Despite these challenges, purchase originations are projected to grow by 11% to $1.47 trillion in 2024. This growth is supported by the Federal Reserve’s signals that the cycle of rate hikes might be nearing its conclusion. Lower rates are expected to invigorate homebuyer demand and increase the inventory of existing homes on the market.

MBA’s baseline forecast sees mortgage rates ending 2024 at 6.1%, dropping to 5.5% at the end of 2025. This decline is expected as the economy slows, inflation lowers, and the spread between mortgage and Treasury rates narrows.

Joel Kan, MBA’s deputy chief economist, highlighted the silver lining for new home sales. He said first-time homebuyers, especially those stepping into their prime homeownership years, are ready to drive the market, even as challenges loom.

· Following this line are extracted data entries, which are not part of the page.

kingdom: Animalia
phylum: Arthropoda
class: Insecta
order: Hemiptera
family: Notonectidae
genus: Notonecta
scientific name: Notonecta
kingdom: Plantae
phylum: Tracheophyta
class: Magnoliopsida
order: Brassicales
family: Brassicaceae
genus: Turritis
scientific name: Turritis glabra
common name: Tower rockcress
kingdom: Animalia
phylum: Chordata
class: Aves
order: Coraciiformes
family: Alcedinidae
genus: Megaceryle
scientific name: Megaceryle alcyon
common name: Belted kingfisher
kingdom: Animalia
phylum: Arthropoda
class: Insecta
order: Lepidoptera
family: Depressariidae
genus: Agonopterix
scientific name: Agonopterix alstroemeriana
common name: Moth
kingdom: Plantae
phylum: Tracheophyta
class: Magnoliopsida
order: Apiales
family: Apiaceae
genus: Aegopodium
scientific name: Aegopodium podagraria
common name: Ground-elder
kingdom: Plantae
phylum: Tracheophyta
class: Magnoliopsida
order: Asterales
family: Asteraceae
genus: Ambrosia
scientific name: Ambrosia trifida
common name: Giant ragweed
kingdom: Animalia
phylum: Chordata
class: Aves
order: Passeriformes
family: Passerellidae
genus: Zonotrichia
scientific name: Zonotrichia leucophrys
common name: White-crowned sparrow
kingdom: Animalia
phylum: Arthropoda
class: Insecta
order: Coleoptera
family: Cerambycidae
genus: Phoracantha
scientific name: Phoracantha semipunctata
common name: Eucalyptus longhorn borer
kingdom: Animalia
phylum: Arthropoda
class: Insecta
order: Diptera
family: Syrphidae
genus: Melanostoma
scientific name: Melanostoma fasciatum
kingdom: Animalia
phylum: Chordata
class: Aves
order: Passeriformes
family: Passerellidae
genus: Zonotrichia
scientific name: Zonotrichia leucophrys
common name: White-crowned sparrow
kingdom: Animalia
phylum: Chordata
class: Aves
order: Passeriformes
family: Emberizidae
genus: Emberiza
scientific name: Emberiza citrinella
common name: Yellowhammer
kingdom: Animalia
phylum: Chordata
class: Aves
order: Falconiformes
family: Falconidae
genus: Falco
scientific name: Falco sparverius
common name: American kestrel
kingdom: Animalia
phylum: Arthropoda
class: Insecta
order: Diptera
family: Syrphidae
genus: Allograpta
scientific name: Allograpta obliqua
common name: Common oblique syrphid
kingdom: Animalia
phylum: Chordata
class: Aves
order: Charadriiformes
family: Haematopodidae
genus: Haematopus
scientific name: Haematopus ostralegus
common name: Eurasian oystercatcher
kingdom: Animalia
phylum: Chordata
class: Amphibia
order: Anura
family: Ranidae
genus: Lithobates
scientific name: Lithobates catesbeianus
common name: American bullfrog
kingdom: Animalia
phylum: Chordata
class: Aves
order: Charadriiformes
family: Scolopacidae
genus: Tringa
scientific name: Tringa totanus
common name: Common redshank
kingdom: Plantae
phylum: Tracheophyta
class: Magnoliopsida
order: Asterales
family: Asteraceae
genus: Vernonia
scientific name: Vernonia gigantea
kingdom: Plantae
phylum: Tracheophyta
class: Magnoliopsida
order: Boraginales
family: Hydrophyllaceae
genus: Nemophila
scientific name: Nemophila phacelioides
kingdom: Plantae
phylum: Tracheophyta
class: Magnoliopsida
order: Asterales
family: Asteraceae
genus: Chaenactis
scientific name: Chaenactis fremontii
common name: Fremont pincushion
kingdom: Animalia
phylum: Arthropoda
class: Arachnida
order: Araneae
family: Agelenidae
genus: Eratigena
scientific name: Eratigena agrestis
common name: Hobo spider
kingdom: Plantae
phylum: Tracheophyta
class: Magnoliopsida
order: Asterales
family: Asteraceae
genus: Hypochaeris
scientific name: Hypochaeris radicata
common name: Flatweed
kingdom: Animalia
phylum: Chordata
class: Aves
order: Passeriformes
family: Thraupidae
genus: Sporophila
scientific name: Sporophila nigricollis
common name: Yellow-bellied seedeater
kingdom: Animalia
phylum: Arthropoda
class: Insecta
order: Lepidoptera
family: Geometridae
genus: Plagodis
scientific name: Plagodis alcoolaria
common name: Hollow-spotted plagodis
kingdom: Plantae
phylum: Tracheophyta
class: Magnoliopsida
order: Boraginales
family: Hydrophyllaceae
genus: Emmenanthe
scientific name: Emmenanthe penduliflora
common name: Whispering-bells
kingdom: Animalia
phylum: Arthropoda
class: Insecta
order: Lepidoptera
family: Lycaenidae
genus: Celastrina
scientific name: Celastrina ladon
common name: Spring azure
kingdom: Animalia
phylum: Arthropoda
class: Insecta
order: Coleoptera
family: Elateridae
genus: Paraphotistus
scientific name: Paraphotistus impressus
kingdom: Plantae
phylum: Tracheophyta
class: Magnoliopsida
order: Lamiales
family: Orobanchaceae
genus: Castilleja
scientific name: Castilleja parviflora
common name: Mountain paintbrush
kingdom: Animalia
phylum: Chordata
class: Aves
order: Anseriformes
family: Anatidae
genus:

Read more: Rising new home prices push annual growth rate higher

“New home sales continue to be stronger than existing home sales, as buyers increasingly turn to newly constructed homes given the dearth of existing home listings and how competitive the bidding process still is,” Kan continued. “Data from our Builder Applications Survey have shown solid year-over-year gains in purchase applications in recent months.” 

On the production side, Marina Walsh, vice president of industry analysis at MBA, noted that production losses from 2023 are expected to linger into the next spring. Excess capacity remains challenging for mortgage lenders, leading to low productivity levels and high per-loan expenses.

“Lenders have reduced their headcounts and gross expenses, but the record-low volume is a primary driver of these escalating per-loan costs,” Walsh said, noting that MBA expects a 30% reduction in mortgage jobs due to decreased production volume. MBA now estimates that the industry is roughly two-thirds of the way there.

Diving into the servicing side, Walsh said, “Low delinquencies and prepayments mean that servicing net operating income has risen in 2023, enabling many lenders to stay profitable overall. In 2024, delinquency rates are likely to increase as unemployment increases and borrowers are stressed by increasing property taxes and insurance and the resumption of student debt payments.”